We have received valuable feedback from peers as well as the teaching team for our project. On behalf of our group members, I would like share the improvements we have been able to make in our project.

  1. @WilfHass and @marianagyby: Thank you very much for suggesting the need for clarity for the classes in our prediction problem. Your valuable feedback has helped us improve our explanation of the question at hand. We agree that our reader could benefit from a bit more clarification on the classifications. We have added some details on this in the introduction section. This can be verified in this commit
  2. @florawendy19 and @WilfHass: Thank you again for pointing out the project's structural arrangement issues for us. We agree with you that it is more appropriate to have the results folder outside of the data folder. This will help our project reader with easier access to the results without having to sift through the entirety of the data folder. To make these changes, we have updated the source folders and destination folders in all our script files. We have also made necessary amends to the makefile to incorporate the restructuring. This is the link to these changes committed in our project repository.
  3. @danielramandi (TA): Thank you very much for the Milestone 2 feedback about improving our scripts and functions. This has helped us make positive changes to our project. We agree that the functions were prone to accepting faulty inputs. We have now added assert statements to ensure the inputs for the functions are in proper format. We have also added comments and documentation to ensure these parts of the code are understandable. One such improvement of our code is documented in this commit.
  4. @danielramandi (TA) : Thank you for mentioning in the Milestone 2 feedback that we have not used inline R code in our report. We have made the recommended edits in the following commit where we have updated the script to write analysis results and scores in a separate file, which we then use with inline commands in the report. The incorporated changes can be verified via this commit.

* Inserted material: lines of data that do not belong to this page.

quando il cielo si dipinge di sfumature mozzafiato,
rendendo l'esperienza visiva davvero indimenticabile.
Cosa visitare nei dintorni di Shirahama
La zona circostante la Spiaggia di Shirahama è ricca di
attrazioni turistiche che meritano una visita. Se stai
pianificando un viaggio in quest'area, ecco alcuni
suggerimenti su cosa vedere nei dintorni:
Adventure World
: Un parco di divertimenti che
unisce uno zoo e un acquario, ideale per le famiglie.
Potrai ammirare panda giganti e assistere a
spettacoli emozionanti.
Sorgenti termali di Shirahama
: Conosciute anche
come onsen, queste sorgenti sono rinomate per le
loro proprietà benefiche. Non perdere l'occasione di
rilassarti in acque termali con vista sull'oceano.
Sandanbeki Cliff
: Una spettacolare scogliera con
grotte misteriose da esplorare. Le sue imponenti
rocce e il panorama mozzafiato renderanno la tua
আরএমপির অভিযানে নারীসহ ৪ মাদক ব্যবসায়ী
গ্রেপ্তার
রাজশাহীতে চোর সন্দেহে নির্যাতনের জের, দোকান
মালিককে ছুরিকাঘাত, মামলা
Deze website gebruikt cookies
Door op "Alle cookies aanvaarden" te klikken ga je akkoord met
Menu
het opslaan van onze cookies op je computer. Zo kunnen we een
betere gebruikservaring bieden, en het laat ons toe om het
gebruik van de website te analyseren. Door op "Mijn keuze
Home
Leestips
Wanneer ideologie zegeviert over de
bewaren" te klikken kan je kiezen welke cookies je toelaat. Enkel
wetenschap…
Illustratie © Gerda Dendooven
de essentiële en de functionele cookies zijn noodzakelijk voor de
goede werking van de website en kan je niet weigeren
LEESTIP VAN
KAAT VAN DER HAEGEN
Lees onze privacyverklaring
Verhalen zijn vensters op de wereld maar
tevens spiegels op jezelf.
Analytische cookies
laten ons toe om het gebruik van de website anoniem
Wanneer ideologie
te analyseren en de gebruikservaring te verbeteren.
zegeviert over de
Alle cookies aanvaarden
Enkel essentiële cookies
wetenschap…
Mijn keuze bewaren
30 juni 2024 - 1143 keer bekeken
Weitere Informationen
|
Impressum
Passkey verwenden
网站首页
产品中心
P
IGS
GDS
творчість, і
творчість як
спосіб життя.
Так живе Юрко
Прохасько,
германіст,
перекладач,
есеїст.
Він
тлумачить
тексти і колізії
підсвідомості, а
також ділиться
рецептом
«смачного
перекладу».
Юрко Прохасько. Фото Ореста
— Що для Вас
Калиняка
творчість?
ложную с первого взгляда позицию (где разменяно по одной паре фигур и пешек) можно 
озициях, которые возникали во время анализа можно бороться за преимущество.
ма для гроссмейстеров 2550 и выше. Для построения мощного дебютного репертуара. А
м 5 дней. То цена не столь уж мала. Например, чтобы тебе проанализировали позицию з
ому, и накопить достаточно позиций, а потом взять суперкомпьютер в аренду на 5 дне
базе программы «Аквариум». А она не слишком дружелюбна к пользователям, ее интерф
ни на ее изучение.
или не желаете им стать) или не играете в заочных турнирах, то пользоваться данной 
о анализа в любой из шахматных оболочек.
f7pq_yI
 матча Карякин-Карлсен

  5. @danielramandi (TA) and @Flor14: Thank you very much for bringing to our attention in Milestone 2 that the code could not run reproducibly with missing dependencies, and that the usage section command wasn't working. We have analysed all our dependencies and agree that there have been reproducibility issues with the dependencies we listed. We have now added an environment.yaml file in out repo to create an environment that should suffice for a user to reproduce the project. We have fixed the package names and versions. The command line usage section has also been updated accordingly. The project has come a long way since, and some of the commits addressing these issues are linked here, here, and here.
  6. @danielramandi (TA): Thank you for your feedback regarding the need for improved documentation for our scripts. We have come to agree that more comments and details about the code would be a good idea. We have added more comments and documentation to our scripts. In particular, we have added a short description for each script about the main functioning. This commit details the changes made in this regard.
  7. @florawendy19 and @WilfHass: You have rightly mentioned that the report for our project is not rendering in the most helpful format We have included alternative formats for better viewing for our reader. This change is documented in the form of a commit here

Thank you again for all the help and feedback. We have learnt a great deal from you.